▸ Extract provided:
※

James Graham: ‘TV hasn’t cracked class yet. Britain’s too queasy about it’
England’s lacklustre start to Euro 2024 worried James Graham more than most of his fellow countrymen. The Dear England writer was in Germany following Gareth Southgate’s squad, preparing to update his play (and make a TV series) about how the Three Lions manager had transformed the mood around the national team for the better.
Then, after a stodgy 0-0 draw with Slovenia in Cologne, travelling fans booed Southgate and threw plastic beer cups in his direction. It appeared that, after eight years of progress, it was going to end in acrimony. “Even though I didn’t love the football, I started to get really nervous about the narrative, how that was turning against Gareth,” says Graham. “I thought, ‘Gosh, does a play about Gareth suddenly sound really naive?’ ”

※

▸ Extracted records:
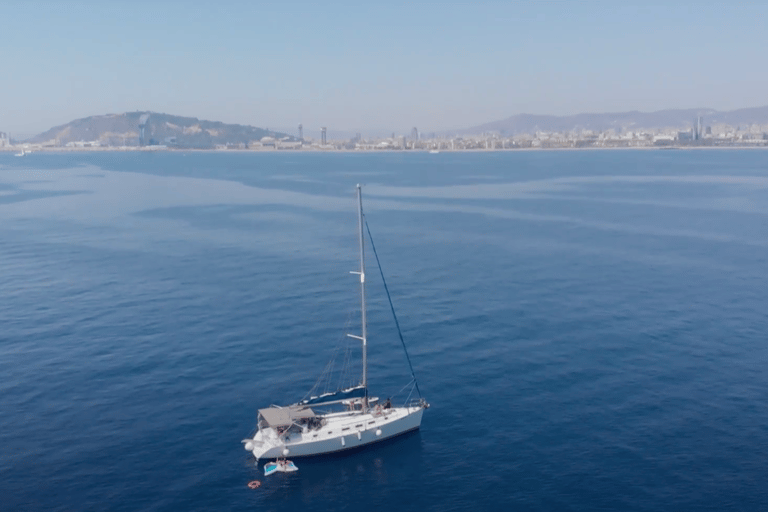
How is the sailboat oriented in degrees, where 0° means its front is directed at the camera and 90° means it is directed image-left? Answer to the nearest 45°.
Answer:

※

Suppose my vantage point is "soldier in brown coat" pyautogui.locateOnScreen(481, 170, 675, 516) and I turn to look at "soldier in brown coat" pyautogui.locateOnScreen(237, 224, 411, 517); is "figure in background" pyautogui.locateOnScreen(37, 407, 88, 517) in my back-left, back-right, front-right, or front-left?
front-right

※

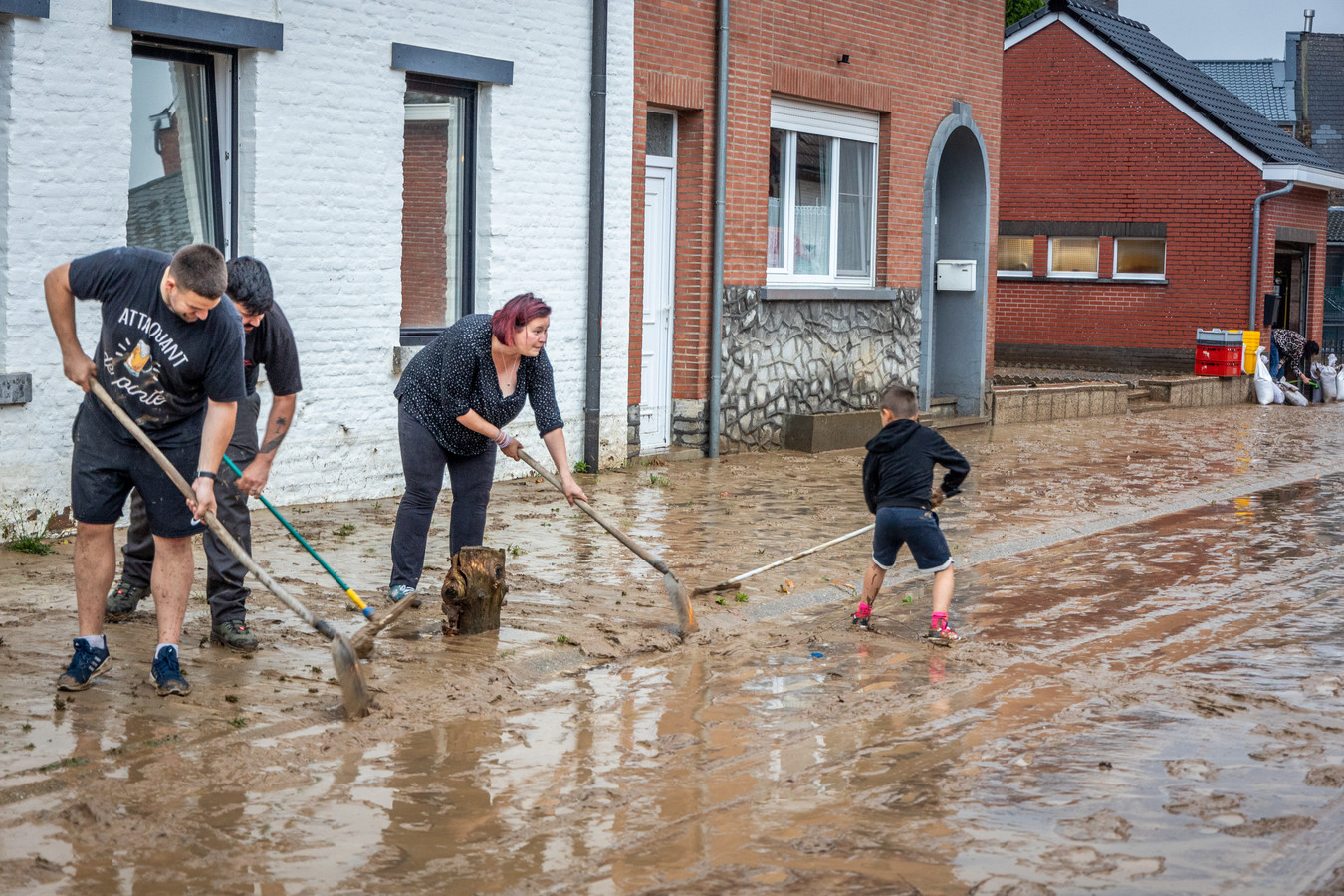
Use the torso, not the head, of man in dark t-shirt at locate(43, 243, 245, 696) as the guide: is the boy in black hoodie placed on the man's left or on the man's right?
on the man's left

※

▸ Tasks to carry out:
- A) Count the lines in the listing that contain the string "Answer", treating uppercase and lowercase as different, and reply with the number alone.
- B) Carry on the interview with James Graham about Dear England and Euro 2024, starting right after its last sentence.

▸ Results for the exercise:
- A) 2

- B)
Graham, 42, was in the stadium for England’s other group games, when the team limped to a win against Serbia and toiled in a 1-1 draw versus Denmark, so he saw the febrile mood up close. “One of the things that stops these guys playing well is when they feel fear and pressure and nerves, and some of that comes from expectations. The first time we were favourites to win the f---ing thing, that does something. And if you know that you’re gonna get booed off the pitch if you don’t do well, or if you know that you’re gonna open your social media and people are gonna be saying those things, it affects you. You could see it.
“It was very disappointing to see that we had forgotten that we have a role to play, and we were damaging the thing that we loved.”
Southgate and his charges, of course, managed to turn things around and slogged their way to the final thanks to stoppage time equalisers, a penalty shootout and a last-minute winner. Defeat to Spain in the Berlin final, and Southgate’s decision to resign two days later, at least gives Graham an ending for Dear England. On one level, Graham says that he is relieved that Southgate no longer has the burden of the “impossible job” on his shoulders, but is gutted that his side lost a second major tournament final by the barest of margins. “I’m happy that the pressure’s off him,” he says. “I just really, really, really, really wanted him to win: to be the guy.”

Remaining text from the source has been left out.